Los sindicalistas no servís para nada, repetía Sara en el ascensor cuando subimos al despacho, ella era la última, no lloraba, su gesto era brusco, miró con desprecio al director, firmó con un “no conforme” tan grande que casi se salió del folio manchado de humillación. Salió furibunda, dando un portazo, me dejó atrás, pero no bajó las escaleras, se quedó esperando a que se abrieran las puertas del ascensor. No me hables, repetía. Esto se ha acabado.
Sara hizo todas las huelgas, llevaba cada miércoles una camiseta con un árbol cortado y la frase “no a la tala”. No perdió el sentido del humor hasta ese día, cuando ya no se podía hacer nada.
Me quedé solo en la oficina, mirando por el ventanal que daba a la terraza instalada en el bar de siempre. Podían haber ido a cualquier parte, pero se quedaron todos apenas a unos metros de nuestra oficina, festejaban la desgracia, bebían cervezas, una tras otra, primero serios, en silencio, una hora después alegres, ya casi al anochecer, abrazándose en una larga despedida, con lágrimas, frases, supongo, de: tenías razón, no supimos verlo, nosotros tampoco hicimos nada.

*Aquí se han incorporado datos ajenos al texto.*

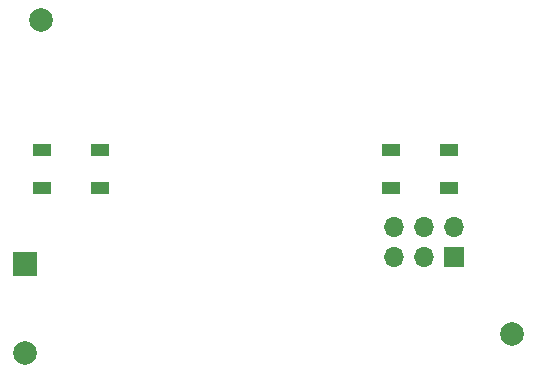
<source format=gbr>
%TF.GenerationSoftware,KiCad,Pcbnew,7.0.10*%
%TF.CreationDate,2024-01-10T06:21:24+05:30*%
%TF.ProjectId,Dashcam,44617368-6361-46d2-9e6b-696361645f70,rev?*%
%TF.SameCoordinates,Original*%
%TF.FileFunction,Soldermask,Top*%
%TF.FilePolarity,Negative*%
%FSLAX46Y46*%
G04 Gerber Fmt 4.6, Leading zero omitted, Abs format (unit mm)*
G04 Created by KiCad (PCBNEW 7.0.10) date 2024-01-10 06:21:24*
%MOMM*%
%LPD*%
G01*
G04 APERTURE LIST*
%ADD10R,1.700000X1.700000*%
%ADD11O,1.700000X1.700000*%
%ADD12R,1.500000X1.000000*%
%ADD13C,2.000000*%
%ADD14R,2.000000X2.000000*%
G04 APERTURE END LIST*
D10*
%TO.C,J3*%
X157875000Y-63965000D03*
D11*
X157875000Y-61425000D03*
X155335000Y-63965000D03*
X155335000Y-61425000D03*
X152795000Y-63965000D03*
X152795000Y-61425000D03*
%TD*%
D12*
%TO.C,U4*%
X157406000Y-58100000D03*
X157406000Y-54900000D03*
X152506000Y-54900000D03*
X152506000Y-58100000D03*
%TD*%
D13*
%TO.C,FID4*%
X162806000Y-70450000D03*
%TD*%
%TO.C,FID1*%
X122900000Y-43900000D03*
%TD*%
D12*
%TO.C,U1*%
X127881000Y-58100000D03*
X127881000Y-54900000D03*
X122981000Y-54900000D03*
X122981000Y-58100000D03*
%TD*%
D14*
%TO.C,BZ1*%
X121510000Y-64475000D03*
D13*
X121510000Y-72075000D03*
%TD*%
M02*

</source>
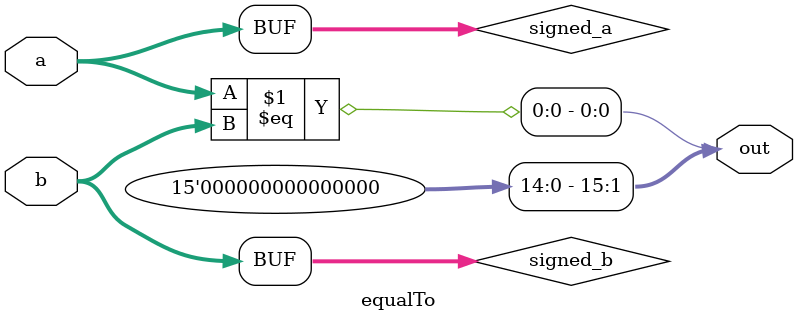
<source format=v>
module equalTo(
input [15:0] a, b,
output [15:0] out
);

wire signed [15:0] signed_a, signed_b;

assign signed_a = a;
assign signed_b = b;

assign out[15:1] = 15'b0;
assign out[0] = a == b;

endmodule
</source>
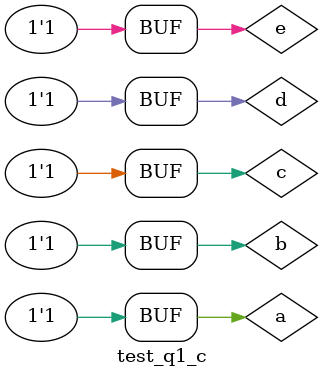
<source format=v>
`timescale 1ns / 1ps


module test_q1_c;

	// Inputs
	reg a;
	reg b;
	reg c;
	reg d;
	reg e;

	// Outputs
	wire o_p;

	// Instantiate the Unit Under Test (UUT)
	q1_c uut (
		.a(a), 
		.b(b), 
		.c(c), 
		.d(d), 
		.e(e), 
		.o_p(o_p)
	);

	initial begin
		// Initialize Inputs
		a = 0;
		b = 0;
		c = 0;
		d = 0;
		e = 0;

		// Wait 100 ns for global reset to finish
		repeat(31)
		begin
		#10;
		a=a^(b&c&d&e);
		b=b^(c&d&e);
		c=c^(d&e);
		d=d^e;
		e=e^1;
        end
		// Add stimulus here

	end
      
endmodule


</source>
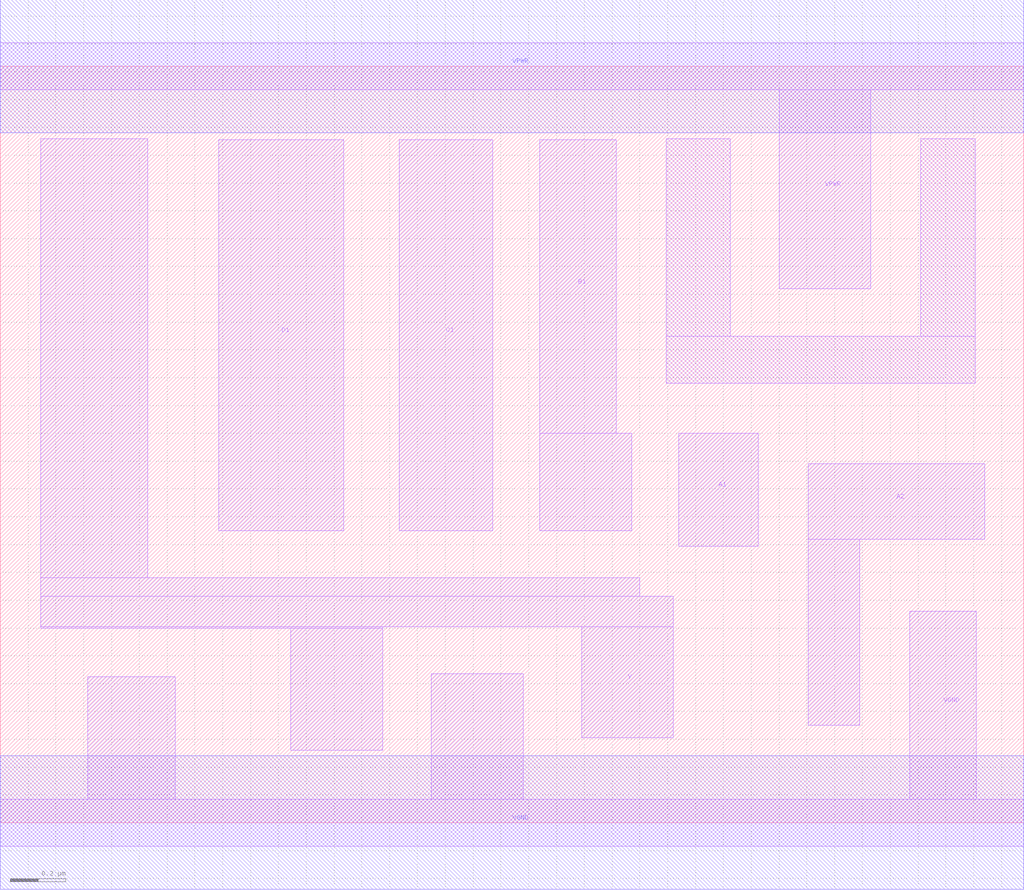
<source format=lef>
# Copyright 2020 The SkyWater PDK Authors
#
# Licensed under the Apache License, Version 2.0 (the "License");
# you may not use this file except in compliance with the License.
# You may obtain a copy of the License at
#
#     https://www.apache.org/licenses/LICENSE-2.0
#
# Unless required by applicable law or agreed to in writing, software
# distributed under the License is distributed on an "AS IS" BASIS,
# WITHOUT WARRANTIES OR CONDITIONS OF ANY KIND, either express or implied.
# See the License for the specific language governing permissions and
# limitations under the License.
#
# SPDX-License-Identifier: Apache-2.0

VERSION 5.5 ;
NAMESCASESENSITIVE ON ;
BUSBITCHARS "[]" ;
DIVIDERCHAR "/" ;
MACRO sky130_fd_sc_hd__a2111oi_1
  CLASS CORE ;
  SOURCE USER ;
  ORIGIN  0.000000  0.000000 ;
  SIZE  3.680000 BY  2.720000 ;
  SYMMETRY X Y R90 ;
  SITE unithd ;
  PIN A1
    ANTENNAGATEAREA  0.247500 ;
    DIRECTION INPUT ;
    USE SIGNAL ;
    PORT
      LAYER li1 ;
        RECT 2.440000 0.995000 2.725000 1.400000 ;
    END
  END A1
  PIN A2
    ANTENNAGATEAREA  0.247500 ;
    DIRECTION INPUT ;
    USE SIGNAL ;
    PORT
      LAYER li1 ;
        RECT 2.905000 0.350000 3.090000 1.020000 ;
        RECT 2.905000 1.020000 3.540000 1.290000 ;
    END
  END A2
  PIN B1
    ANTENNAGATEAREA  0.247500 ;
    DIRECTION INPUT ;
    USE SIGNAL ;
    PORT
      LAYER li1 ;
        RECT 1.940000 1.050000 2.270000 1.400000 ;
        RECT 1.940000 1.400000 2.215000 2.455000 ;
    END
  END B1
  PIN C1
    ANTENNAGATEAREA  0.247500 ;
    DIRECTION INPUT ;
    USE SIGNAL ;
    PORT
      LAYER li1 ;
        RECT 1.435000 1.050000 1.770000 2.455000 ;
    END
  END C1
  PIN D1
    ANTENNAGATEAREA  0.247500 ;
    DIRECTION INPUT ;
    USE SIGNAL ;
    PORT
      LAYER li1 ;
        RECT 0.785000 1.050000 1.235000 2.455000 ;
    END
  END D1
  PIN Y
    ANTENNADIFFAREA  1.388750 ;
    DIRECTION OUTPUT ;
    USE SIGNAL ;
    PORT
      LAYER li1 ;
        RECT 0.145000 0.700000 1.375000 0.705000 ;
        RECT 0.145000 0.705000 2.420000 0.815000 ;
        RECT 0.145000 0.815000 2.300000 0.880000 ;
        RECT 0.145000 0.880000 0.530000 2.460000 ;
        RECT 1.045000 0.260000 1.375000 0.700000 ;
        RECT 2.090000 0.305000 2.420000 0.705000 ;
    END
  END Y
  PIN VGND
    DIRECTION INOUT ;
    SHAPE ABUTMENT ;
    USE GROUND ;
    PORT
      LAYER li1 ;
        RECT 0.000000 -0.085000 3.680000 0.085000 ;
        RECT 0.315000  0.085000 0.630000 0.525000 ;
        RECT 1.550000  0.085000 1.880000 0.535000 ;
        RECT 3.270000  0.085000 3.510000 0.760000 ;
    END
    PORT
      LAYER met1 ;
        RECT 0.000000 -0.240000 3.680000 0.240000 ;
    END
  END VGND
  PIN VPWR
    DIRECTION INOUT ;
    SHAPE ABUTMENT ;
    USE POWER ;
    PORT
      LAYER li1 ;
        RECT 0.000000 2.635000 3.680000 2.805000 ;
        RECT 2.800000 1.920000 3.130000 2.635000 ;
    END
    PORT
      LAYER met1 ;
        RECT 0.000000 2.480000 3.680000 2.960000 ;
    END
  END VPWR
  OBS
    LAYER li1 ;
      RECT 2.395000 1.580000 3.505000 1.750000 ;
      RECT 2.395000 1.750000 2.625000 2.460000 ;
      RECT 3.310000 1.750000 3.505000 2.460000 ;
  END
END sky130_fd_sc_hd__a2111oi_1

</source>
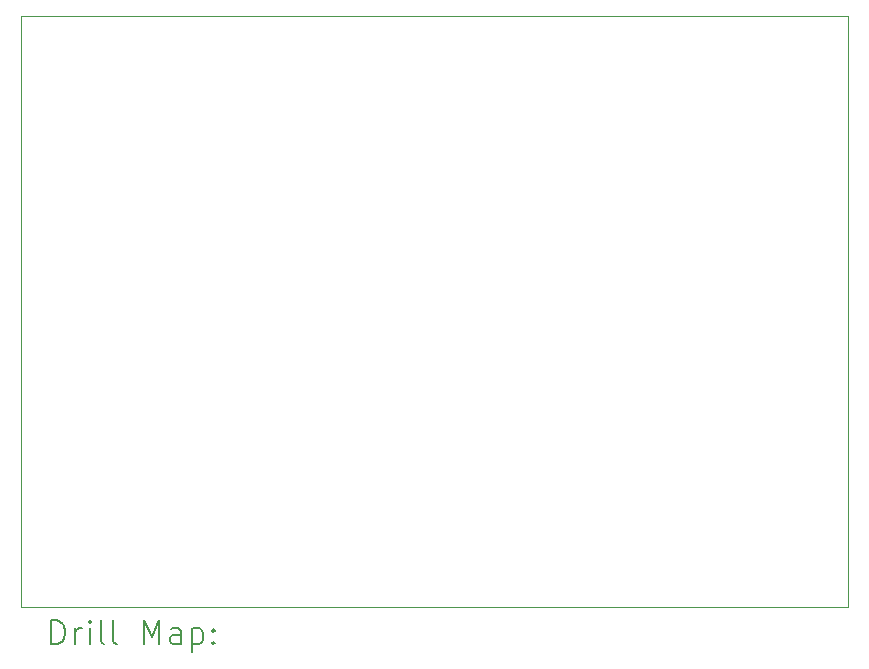
<source format=gbr>
%TF.GenerationSoftware,KiCad,Pcbnew,7.0.10*%
%TF.CreationDate,2024-11-29T16:24:07-07:00*%
%TF.ProjectId,PiTrac Connector Board,50695472-6163-4204-936f-6e6e6563746f,rev?*%
%TF.SameCoordinates,Original*%
%TF.FileFunction,Drillmap*%
%TF.FilePolarity,Positive*%
%FSLAX45Y45*%
G04 Gerber Fmt 4.5, Leading zero omitted, Abs format (unit mm)*
G04 Created by KiCad (PCBNEW 7.0.10) date 2024-11-29 16:24:07*
%MOMM*%
%LPD*%
G01*
G04 APERTURE LIST*
%ADD10C,0.050000*%
%ADD11C,0.200000*%
G04 APERTURE END LIST*
D10*
X10780000Y-7660000D02*
X17780000Y-7660000D01*
X17780000Y-12660000D01*
X10780000Y-12660000D01*
X10780000Y-7660000D01*
D11*
X11038277Y-12973984D02*
X11038277Y-12773984D01*
X11038277Y-12773984D02*
X11085896Y-12773984D01*
X11085896Y-12773984D02*
X11114467Y-12783508D01*
X11114467Y-12783508D02*
X11133515Y-12802555D01*
X11133515Y-12802555D02*
X11143039Y-12821603D01*
X11143039Y-12821603D02*
X11152563Y-12859698D01*
X11152563Y-12859698D02*
X11152563Y-12888269D01*
X11152563Y-12888269D02*
X11143039Y-12926365D01*
X11143039Y-12926365D02*
X11133515Y-12945412D01*
X11133515Y-12945412D02*
X11114467Y-12964460D01*
X11114467Y-12964460D02*
X11085896Y-12973984D01*
X11085896Y-12973984D02*
X11038277Y-12973984D01*
X11238277Y-12973984D02*
X11238277Y-12840650D01*
X11238277Y-12878746D02*
X11247801Y-12859698D01*
X11247801Y-12859698D02*
X11257324Y-12850174D01*
X11257324Y-12850174D02*
X11276372Y-12840650D01*
X11276372Y-12840650D02*
X11295420Y-12840650D01*
X11362086Y-12973984D02*
X11362086Y-12840650D01*
X11362086Y-12773984D02*
X11352562Y-12783508D01*
X11352562Y-12783508D02*
X11362086Y-12793031D01*
X11362086Y-12793031D02*
X11371610Y-12783508D01*
X11371610Y-12783508D02*
X11362086Y-12773984D01*
X11362086Y-12773984D02*
X11362086Y-12793031D01*
X11485896Y-12973984D02*
X11466848Y-12964460D01*
X11466848Y-12964460D02*
X11457324Y-12945412D01*
X11457324Y-12945412D02*
X11457324Y-12773984D01*
X11590658Y-12973984D02*
X11571610Y-12964460D01*
X11571610Y-12964460D02*
X11562086Y-12945412D01*
X11562086Y-12945412D02*
X11562086Y-12773984D01*
X11819229Y-12973984D02*
X11819229Y-12773984D01*
X11819229Y-12773984D02*
X11885896Y-12916841D01*
X11885896Y-12916841D02*
X11952562Y-12773984D01*
X11952562Y-12773984D02*
X11952562Y-12973984D01*
X12133515Y-12973984D02*
X12133515Y-12869222D01*
X12133515Y-12869222D02*
X12123991Y-12850174D01*
X12123991Y-12850174D02*
X12104943Y-12840650D01*
X12104943Y-12840650D02*
X12066848Y-12840650D01*
X12066848Y-12840650D02*
X12047801Y-12850174D01*
X12133515Y-12964460D02*
X12114467Y-12973984D01*
X12114467Y-12973984D02*
X12066848Y-12973984D01*
X12066848Y-12973984D02*
X12047801Y-12964460D01*
X12047801Y-12964460D02*
X12038277Y-12945412D01*
X12038277Y-12945412D02*
X12038277Y-12926365D01*
X12038277Y-12926365D02*
X12047801Y-12907317D01*
X12047801Y-12907317D02*
X12066848Y-12897793D01*
X12066848Y-12897793D02*
X12114467Y-12897793D01*
X12114467Y-12897793D02*
X12133515Y-12888269D01*
X12228753Y-12840650D02*
X12228753Y-13040650D01*
X12228753Y-12850174D02*
X12247801Y-12840650D01*
X12247801Y-12840650D02*
X12285896Y-12840650D01*
X12285896Y-12840650D02*
X12304943Y-12850174D01*
X12304943Y-12850174D02*
X12314467Y-12859698D01*
X12314467Y-12859698D02*
X12323991Y-12878746D01*
X12323991Y-12878746D02*
X12323991Y-12935888D01*
X12323991Y-12935888D02*
X12314467Y-12954936D01*
X12314467Y-12954936D02*
X12304943Y-12964460D01*
X12304943Y-12964460D02*
X12285896Y-12973984D01*
X12285896Y-12973984D02*
X12247801Y-12973984D01*
X12247801Y-12973984D02*
X12228753Y-12964460D01*
X12409705Y-12954936D02*
X12419229Y-12964460D01*
X12419229Y-12964460D02*
X12409705Y-12973984D01*
X12409705Y-12973984D02*
X12400182Y-12964460D01*
X12400182Y-12964460D02*
X12409705Y-12954936D01*
X12409705Y-12954936D02*
X12409705Y-12973984D01*
X12409705Y-12850174D02*
X12419229Y-12859698D01*
X12419229Y-12859698D02*
X12409705Y-12869222D01*
X12409705Y-12869222D02*
X12400182Y-12859698D01*
X12400182Y-12859698D02*
X12409705Y-12850174D01*
X12409705Y-12850174D02*
X12409705Y-12869222D01*
M02*

</source>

Me quedé hasta que el guardia de seguridad entró a buscarme, la terraza ya estaba vacía, pero me senté en la mesa donde mis compañeros habían bebido cerveza, pedí una copa de tinto, el vino blanco sienta mejor con estas temperaturas, me dijo el camarero, pero quería tinto, aunque el color me recordó a la sangre cuando salta a borbotones del pecho tras un disparo y mi cabeza regresó sobre los mismos pensamientos, pero es que no pude hacer nada, era inevitable.
La mañana siguiente fue triste en la oficina, solo quedábamos los sindicalistas, les reproché que dejaran solos a los compañeros la tarde anterior, que no fueran capaces de acompañarlos en su desgracia, porque yo estuve con ellos, hasta el final, no les dejé solos. Ni me miraron, posiblemente tampoco estaban escuchando mis lamentos.
La oficina estaba hueca, aunque los que quedaban por allí seguían con la cantinela de siempre: hace frío, cojones, escupió García; pero yo sudaba tanto que las gotas caían por mi frente, despacio, densas, no sé por qué pero olía distinto, llevo años pensando a qué; hoy y ya han pasado cuatro julios, puedo asegurar que en aquella oficina olía a sangre.